Au niveau thématique, le programme découpe trois étapes d’analyse successives qui regroupent
différents aspects de la thématique précisée ci-dessus :
1. L’activation des jugements dans l’expérience professionnelle quotidienne et ses effets pour la
considération/le traitement de tel ou tel groupe de clients/de telle ou telle catégorie sociale. Sur quels
indices se basent les praticiens de telle ou telle profession pour reconnaître des appartenances de
groupes, de milieux sociaux, des proximités ou des distances par rapport à l’autre (apparence
physique, comportement, langage) ? Quelles sont les conséquences que ces perceptions ont sur les
relations professionnelles (par exemple, adopter une attitude bienveillante ou discriminatoire, de
conseil ou d’autorité) ?
2. La genèse des jugements dans la socialisation professionnelle, scolaire et familiale. Qu’apprend-on au
moment de la formation sur la position et la posture du professionnel, sur les comportements à adopter
à l’égard des autres catégories ? Ce processus d’apprentissage vient-il confirmer ou infléchir ce qui a
été acquis dans la sphère familiale et comment les futurs professionnels y adhérent-ils ? Quel est le
rôle de l’institution et de la filière scolaire suivies au préalable dans la diffusion de certains schémas de
catégorisation du monde social ?
3. L’institutionnalisation ou le brouillage des catégories de perception et de jugement des professionnels.
Il s’agit ici d’observer que si tous les groupes professionnels développent des capacités et types de
jugement spécifiques, certains, notamment les représentants des professions intellectuelles, culturelles
ou scientifiques, occupent une position et se voient conférer des qualités qui leur permettent
d’officialiser, voire d’imposer la validité de leurs schémas de catégorisation. De plus, il importe
d’expliciter les transformations des rapports entre groupes socio-professionnels dans le temps, en
prenant en compte les stratégies d’ascension et de légitimation/délégitimation qui se combinent avec
la diversification des appartenances et des pratiques sociales.

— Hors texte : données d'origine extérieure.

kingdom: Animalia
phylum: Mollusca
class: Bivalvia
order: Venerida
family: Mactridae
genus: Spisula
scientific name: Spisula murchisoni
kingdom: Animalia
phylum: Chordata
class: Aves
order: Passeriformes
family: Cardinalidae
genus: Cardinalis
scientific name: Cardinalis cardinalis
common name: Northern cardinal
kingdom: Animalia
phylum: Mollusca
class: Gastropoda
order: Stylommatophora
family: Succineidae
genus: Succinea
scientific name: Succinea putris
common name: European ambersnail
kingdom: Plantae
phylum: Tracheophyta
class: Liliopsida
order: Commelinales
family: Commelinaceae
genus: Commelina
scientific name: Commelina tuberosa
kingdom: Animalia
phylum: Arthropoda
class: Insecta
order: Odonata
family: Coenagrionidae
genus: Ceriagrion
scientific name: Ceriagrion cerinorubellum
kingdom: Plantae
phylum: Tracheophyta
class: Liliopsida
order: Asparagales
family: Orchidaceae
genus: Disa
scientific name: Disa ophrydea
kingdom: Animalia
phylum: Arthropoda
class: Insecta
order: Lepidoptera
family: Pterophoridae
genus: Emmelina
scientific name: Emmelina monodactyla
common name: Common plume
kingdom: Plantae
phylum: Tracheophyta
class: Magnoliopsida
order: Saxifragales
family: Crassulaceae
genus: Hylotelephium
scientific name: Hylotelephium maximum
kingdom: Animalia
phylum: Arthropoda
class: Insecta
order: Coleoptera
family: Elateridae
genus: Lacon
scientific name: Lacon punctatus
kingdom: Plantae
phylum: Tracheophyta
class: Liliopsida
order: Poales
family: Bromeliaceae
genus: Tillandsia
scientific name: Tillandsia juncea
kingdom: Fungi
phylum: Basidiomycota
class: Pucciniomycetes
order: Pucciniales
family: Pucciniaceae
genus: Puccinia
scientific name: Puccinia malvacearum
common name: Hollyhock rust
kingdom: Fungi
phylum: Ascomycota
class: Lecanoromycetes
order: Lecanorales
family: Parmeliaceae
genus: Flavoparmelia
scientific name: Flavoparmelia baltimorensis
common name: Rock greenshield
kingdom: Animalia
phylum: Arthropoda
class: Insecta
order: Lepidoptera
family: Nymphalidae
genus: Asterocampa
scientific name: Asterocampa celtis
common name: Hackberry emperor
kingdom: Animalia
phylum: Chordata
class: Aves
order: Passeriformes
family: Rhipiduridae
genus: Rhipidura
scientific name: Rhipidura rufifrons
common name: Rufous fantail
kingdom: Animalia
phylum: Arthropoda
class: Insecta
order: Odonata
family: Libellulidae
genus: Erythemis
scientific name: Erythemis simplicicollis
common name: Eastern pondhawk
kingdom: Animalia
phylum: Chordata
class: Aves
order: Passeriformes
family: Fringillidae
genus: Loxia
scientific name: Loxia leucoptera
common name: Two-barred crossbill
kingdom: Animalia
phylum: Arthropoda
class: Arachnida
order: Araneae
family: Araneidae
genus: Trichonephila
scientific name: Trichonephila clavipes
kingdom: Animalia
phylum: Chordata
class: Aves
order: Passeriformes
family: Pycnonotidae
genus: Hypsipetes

Les exemples de recherches discutés en classe ainsi que les travaux empiriques des étudiants porteront
sur différentes professions (médecins, avocats, facteurs, vendeurs, policiers, enseignants, travailleurs
sociaux, etc.) afin de permettre aux étudiants de pénétrer des univers professionnels variés et de
comparer la capacité des groupes à diffuser leurs visions des autres catégories hors de leur propre cercle.